[fa.info-vax] 785 CPU bug -- BEWARE

bruce@THINK.COM (Bruce Nemnich) (10/18/85)

We recently converted this machine to a VAX-11/785 after fighting a
cpu bug for weeks.  The symptom was that a running Unix would panic
with a "trap type 8" (Segmentation Fault) in the kernel on a virtual
address of either 0x3ffffffc or 0x5ffffffc.  Once thus crashed, it
would usually not reboot for hours, bombing immediately after BOOT's
kernel size and "start at 0x1150" line with an Interrupt Stack Invalid
crash to the console.

Sometimes frobbing with the hardware (reseating various things) would
make the wedged state go away and allow a successful boot, after which
it would run happily until the next segmentation fault panic, often
days later.

The Interrupt Stack Invalid fault was actually a manifestation of the
same Segmentation Fault; it happened too soon in the initialization
sequence to be recovered from gracefully, so it would recursively trap
until it fell off the kernel stack and eventually the interrupt stack.

Accumulated data from crash dumps revealed three separate instructions
on which it took the trap, but all had one thing in common: they were
trying to use a virtual address computed as a -4 offset from the
contents of a register whose value was 0x80000000; i.e., it was trying
to reference the top longword of the per-process kernel stack.  As it
turns out, this is a very frequent thing to do, since the first thing the
page fault and system call handlers do is check the mode bits of the old
PSL, which is normally the top longword on the KS.

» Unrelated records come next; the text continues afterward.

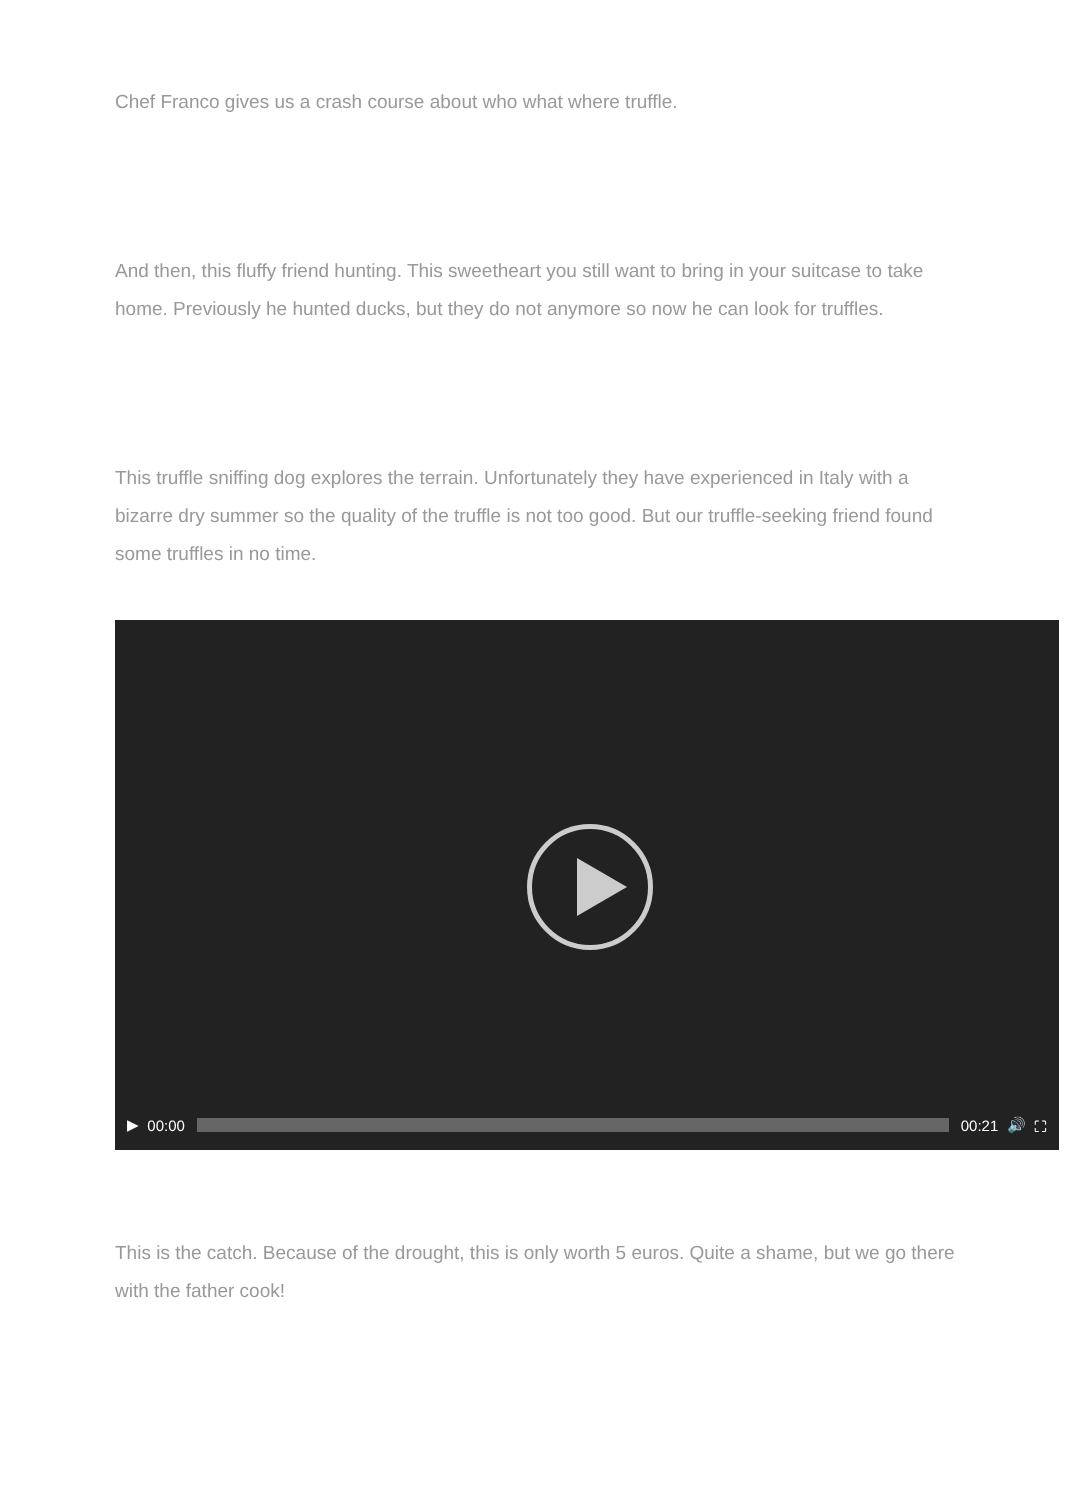Chef Franco gives us a crash course about who what where truffle.
And then, this fluffy friend hunting. This sweetheart you still want to bring in your suitcase to take home. Previously he hunted ducks, but they do not anymore so now he can look for truffles.
This truffle sniffing dog explores the terrain. Unfortunately they have experienced in Italy with a bizarre dry summer so the quality of the truffle is not too good. But our truffle-seeking friend found some truffles in no time.
▶ 00:00 00:21 🔊 ⛶
This is the catch. Because of the drought, this is only worth 5 euros. Quite a shame, but we go there with the father cook!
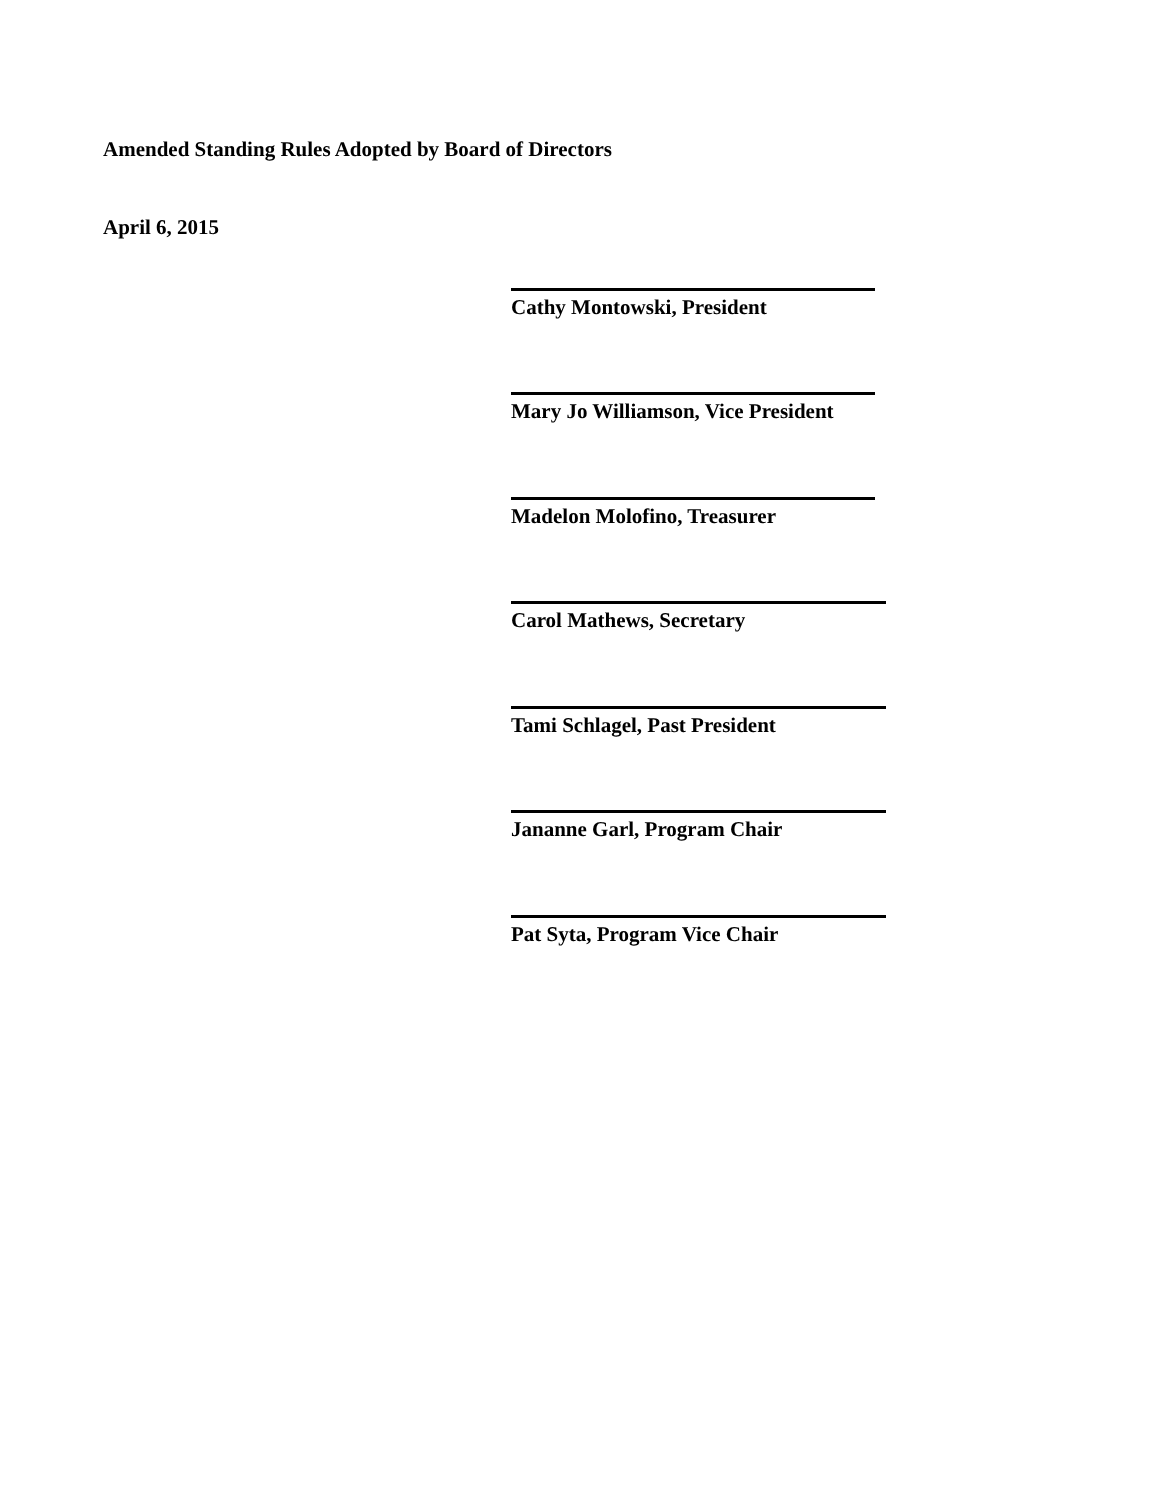Amended Standing Rules Adopted by Board of Directors
April 6, 2015
Cathy Montowski, President
Mary Jo Williamson, Vice President
Madelon Molofino, Treasurer
Carol Mathews, Secretary
Tami Schlagel, Past President
Jananne Garl, Program Chair
Pat Syta, Program Vice Chair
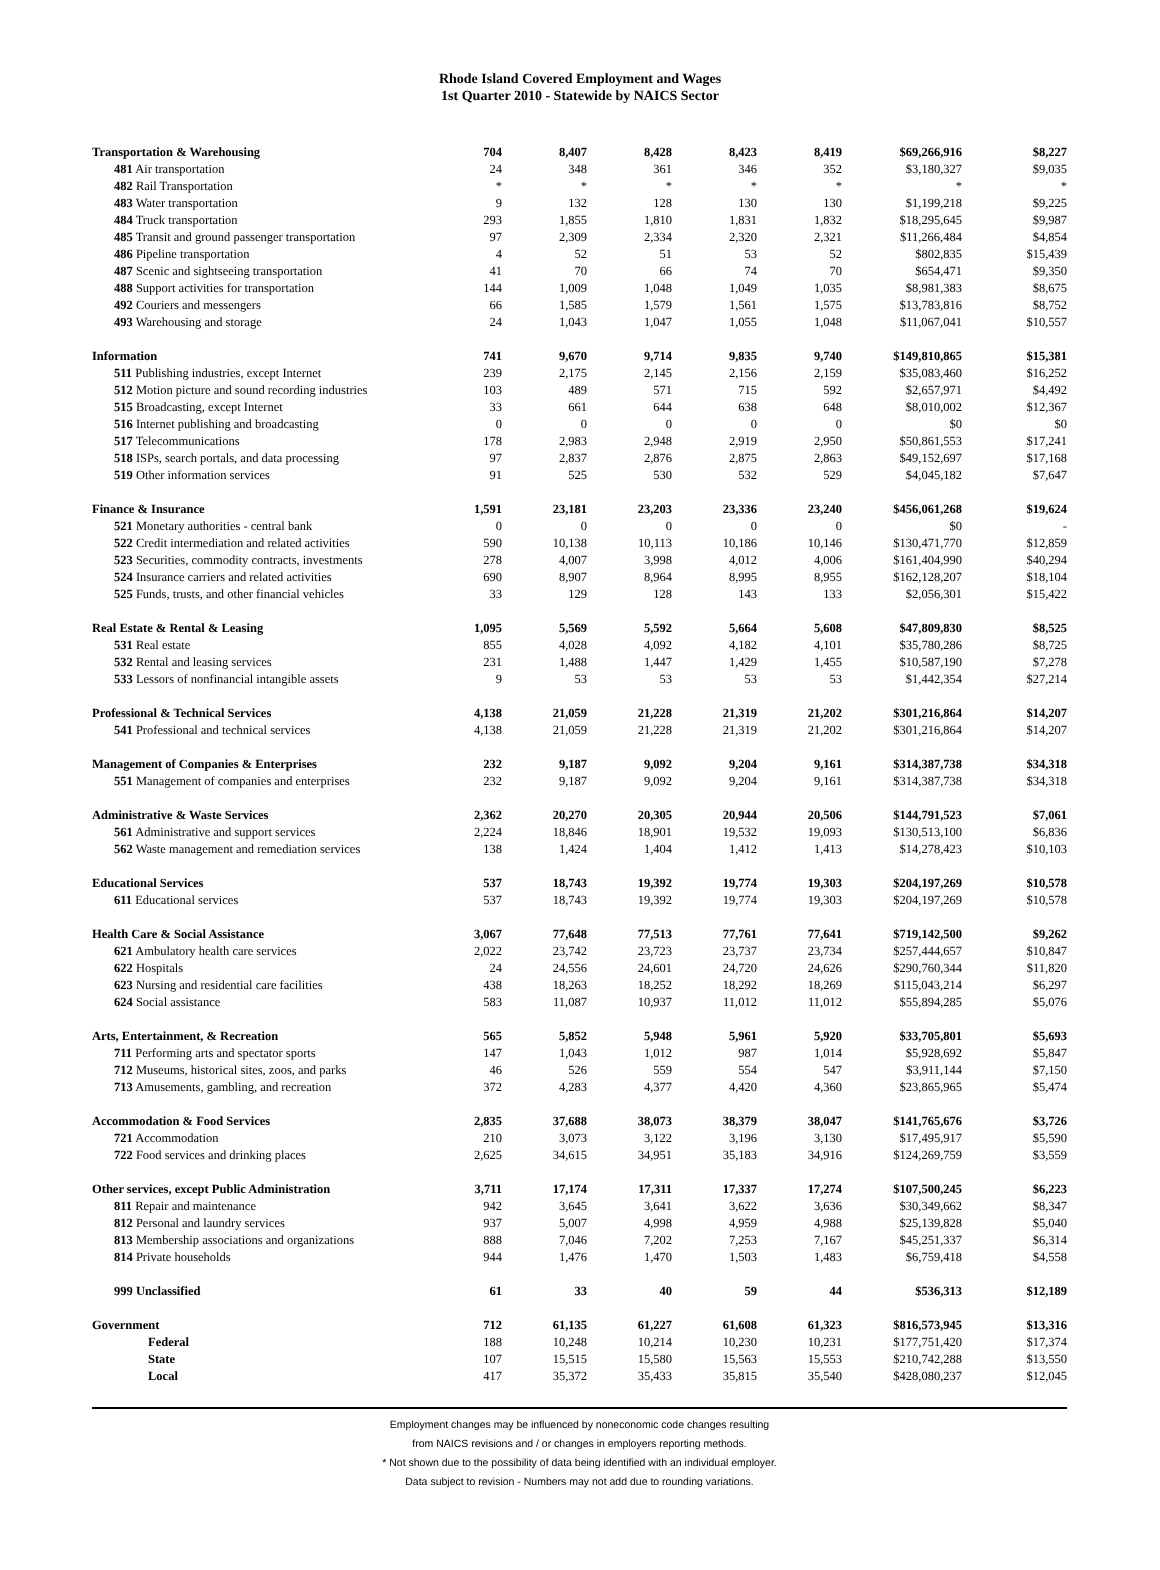Rhode Island Covered Employment and Wages
1st Quarter 2010 - Statewide by NAICS Sector
| Transportation & Warehousing | 704 | 8,407 | 8,428 | 8,423 | 8,419 | $69,266,916 | $8,227 |
| 481 Air transportation | 24 | 348 | 361 | 346 | 352 | $3,180,327 | $9,035 |
| 482 Rail Transportation | * | * | * | * | * | * | * |
| 483 Water transportation | 9 | 132 | 128 | 130 | 130 | $1,199,218 | $9,225 |
| 484 Truck transportation | 293 | 1,855 | 1,810 | 1,831 | 1,832 | $18,295,645 | $9,987 |
| 485 Transit and ground passenger transportation | 97 | 2,309 | 2,334 | 2,320 | 2,321 | $11,266,484 | $4,854 |
| 486 Pipeline transportation | 4 | 52 | 51 | 53 | 52 | $802,835 | $15,439 |
| 487 Scenic and sightseeing transportation | 41 | 70 | 66 | 74 | 70 | $654,471 | $9,350 |
| 488 Support activities for transportation | 144 | 1,009 | 1,048 | 1,049 | 1,035 | $8,981,383 | $8,675 |
| 492 Couriers and messengers | 66 | 1,585 | 1,579 | 1,561 | 1,575 | $13,783,816 | $8,752 |
| 493 Warehousing and storage | 24 | 1,043 | 1,047 | 1,055 | 1,048 | $11,067,041 | $10,557 |
| Information | 741 | 9,670 | 9,714 | 9,835 | 9,740 | $149,810,865 | $15,381 |
| 511 Publishing industries, except Internet | 239 | 2,175 | 2,145 | 2,156 | 2,159 | $35,083,460 | $16,252 |
| 512 Motion picture and sound recording industries | 103 | 489 | 571 | 715 | 592 | $2,657,971 | $4,492 |
| 515 Broadcasting, except Internet | 33 | 661 | 644 | 638 | 648 | $8,010,002 | $12,367 |
| 516 Internet publishing and broadcasting | 0 | 0 | 0 | 0 | 0 | $0 | $0 |
| 517 Telecommunications | 178 | 2,983 | 2,948 | 2,919 | 2,950 | $50,861,553 | $17,241 |
| 518 ISPs, search portals, and data processing | 97 | 2,837 | 2,876 | 2,875 | 2,863 | $49,152,697 | $17,168 |
| 519 Other information services | 91 | 525 | 530 | 532 | 529 | $4,045,182 | $7,647 |
| Finance & Insurance | 1,591 | 23,181 | 23,203 | 23,336 | 23,240 | $456,061,268 | $19,624 |
| 521 Monetary authorities - central bank | 0 | 0 | 0 | 0 | 0 | $0 | - |
| 522 Credit intermediation and related activities | 590 | 10,138 | 10,113 | 10,186 | 10,146 | $130,471,770 | $12,859 |
| 523 Securities, commodity contracts, investments | 278 | 4,007 | 3,998 | 4,012 | 4,006 | $161,404,990 | $40,294 |
| 524 Insurance carriers and related activities | 690 | 8,907 | 8,964 | 8,995 | 8,955 | $162,128,207 | $18,104 |
| 525 Funds, trusts, and other financial vehicles | 33 | 129 | 128 | 143 | 133 | $2,056,301 | $15,422 |
| Real Estate & Rental & Leasing | 1,095 | 5,569 | 5,592 | 5,664 | 5,608 | $47,809,830 | $8,525 |
| 531 Real estate | 855 | 4,028 | 4,092 | 4,182 | 4,101 | $35,780,286 | $8,725 |
| 532 Rental and leasing services | 231 | 1,488 | 1,447 | 1,429 | 1,455 | $10,587,190 | $7,278 |
| 533 Lessors of nonfinancial intangible assets | 9 | 53 | 53 | 53 | 53 | $1,442,354 | $27,214 |
| Professional & Technical Services | 4,138 | 21,059 | 21,228 | 21,319 | 21,202 | $301,216,864 | $14,207 |
| 541 Professional and technical services | 4,138 | 21,059 | 21,228 | 21,319 | 21,202 | $301,216,864 | $14,207 |
| Management of Companies & Enterprises | 232 | 9,187 | 9,092 | 9,204 | 9,161 | $314,387,738 | $34,318 |
| 551 Management of companies and enterprises | 232 | 9,187 | 9,092 | 9,204 | 9,161 | $314,387,738 | $34,318 |
| Administrative & Waste Services | 2,362 | 20,270 | 20,305 | 20,944 | 20,506 | $144,791,523 | $7,061 |
| 561 Administrative and support services | 2,224 | 18,846 | 18,901 | 19,532 | 19,093 | $130,513,100 | $6,836 |
| 562 Waste management and remediation services | 138 | 1,424 | 1,404 | 1,412 | 1,413 | $14,278,423 | $10,103 |
| Educational Services | 537 | 18,743 | 19,392 | 19,774 | 19,303 | $204,197,269 | $10,578 |
| 611 Educational services | 537 | 18,743 | 19,392 | 19,774 | 19,303 | $204,197,269 | $10,578 |
| Health Care & Social Assistance | 3,067 | 77,648 | 77,513 | 77,761 | 77,641 | $719,142,500 | $9,262 |
| 621 Ambulatory health care services | 2,022 | 23,742 | 23,723 | 23,737 | 23,734 | $257,444,657 | $10,847 |
| 622 Hospitals | 24 | 24,556 | 24,601 | 24,720 | 24,626 | $290,760,344 | $11,820 |
| 623 Nursing and residential care facilities | 438 | 18,263 | 18,252 | 18,292 | 18,269 | $115,043,214 | $6,297 |
| 624 Social assistance | 583 | 11,087 | 10,937 | 11,012 | 11,012 | $55,894,285 | $5,076 |
| Arts, Entertainment, & Recreation | 565 | 5,852 | 5,948 | 5,961 | 5,920 | $33,705,801 | $5,693 |
| 711 Performing arts and spectator sports | 147 | 1,043 | 1,012 | 987 | 1,014 | $5,928,692 | $5,847 |
| 712 Museums, historical sites, zoos, and parks | 46 | 526 | 559 | 554 | 547 | $3,911,144 | $7,150 |
| 713 Amusements, gambling, and recreation | 372 | 4,283 | 4,377 | 4,420 | 4,360 | $23,865,965 | $5,474 |
| Accommodation & Food Services | 2,835 | 37,688 | 38,073 | 38,379 | 38,047 | $141,765,676 | $3,726 |
| 721 Accommodation | 210 | 3,073 | 3,122 | 3,196 | 3,130 | $17,495,917 | $5,590 |
| 722 Food services and drinking places | 2,625 | 34,615 | 34,951 | 35,183 | 34,916 | $124,269,759 | $3,559 |
| Other services, except Public Administration | 3,711 | 17,174 | 17,311 | 17,337 | 17,274 | $107,500,245 | $6,223 |
| 811 Repair and maintenance | 942 | 3,645 | 3,641 | 3,622 | 3,636 | $30,349,662 | $8,347 |
| 812 Personal and laundry services | 937 | 5,007 | 4,998 | 4,959 | 4,988 | $25,139,828 | $5,040 |
| 813 Membership associations and organizations | 888 | 7,046 | 7,202 | 7,253 | 7,167 | $45,251,337 | $6,314 |
| 814 Private households | 944 | 1,476 | 1,470 | 1,503 | 1,483 | $6,759,418 | $4,558 |
| 999 Unclassified | 61 | 33 | 40 | 59 | 44 | $536,313 | $12,189 |
| Government | 712 | 61,135 | 61,227 | 61,608 | 61,323 | $816,573,945 | $13,316 |
| Federal | 188 | 10,248 | 10,214 | 10,230 | 10,231 | $177,751,420 | $17,374 |
| State | 107 | 15,515 | 15,580 | 15,563 | 15,553 | $210,742,288 | $13,550 |
| Local | 417 | 35,372 | 35,433 | 35,815 | 35,540 | $428,080,237 | $12,045 |
Employment changes may be influenced by noneconomic code changes resulting
from NAICS revisions and / or changes in employers reporting methods.
* Not shown due to the possibility of data being identified with an individual employer.
Data subject to revision - Numbers may not add due to rounding variations.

Apparently there is some marginal timing in the relevent data paths on
the 785.  In our case, it doesn't do the computation of 0x80000000-4
correctly: it loses bit 29 or 30 (presumably because the carry chain
isn't making it all the way in time, since it seems to handle all
other virtual address computations correctly).  So it then tries to
lookup virtual address 0x5ffffffc instead of 0x7ffffffc and loses.  

DEC is aware of the problem and is working on an ECO.  Indeed, they
say this is one of several related marginal timing failure modes which
they attribute to to a problem of specs-vs-reality on some of the
chips they are using.  Any particular board set might be more or less
likely to exhibit the behavior, but the only way they can guarantee to
make the problem go away is to do an ECO.  By the way, our problem is
very temperature sensitive: it will fail consistently at or above 73
degrees, and will only fail every now and then (MTBF approx 2 days)
below 70.

By the way, until the ECO is ready, I have circumvented the failure we
see by a one-line modification of locore.s to start the KSP at
0x7ffffffc rather than at 0x80000000, so it never has to make the
address computation which has to carry through so many bits!  DEC
recommends running with SET CLOCK SLOW to avoid the marginal timing
problems, and I will probably do that once I fix the interval clock to
keep time correctly with SET CLOCK SLOW.  [Incidentally, our
time-of-day as kept by Unix is currently running about 2% fast, which
is rediculous...anyone seen this in a 785?]

--Bruce Nemnich, Thinking Machines Corporation, Cambridge, MA
--bruce@think.com, ihnp4!think!bruce; +1 617 876 1111

info-vax@cca.UUCP (10/18/85)

From: bruce@THINK.COM (Bruce Nemnich)

We recently converted this machine to a VAX-11/785 after fighting a
cpu bug for weeks.  The symptom was that a running Unix would panic
with a "trap type 8" (Segmentation Fault) in the kernel on a virtual
address of either 0x3ffffffc or 0x5ffffffc.  Once thus crashed, it
would usually not reboot for hours, bombing immediately after BOOT's
kernel size and "start at 0x1150" line with an Interrupt Stack Invalid
crash to the console.

Sometimes frobbing with the hardware (reseating various things) would
make the wedged state go away and allow a successful boot, after which
it would run happily until the next segmentation fault panic, often
days later.

The Interrupt Stack Invalid fault was actually a manifestation of the
same Segmentation Fault; it happened too soon in the initialization
sequence to be recovered from gracefully, so it would recursively trap
until it fell off the kernel stack and eventually the interrupt stack.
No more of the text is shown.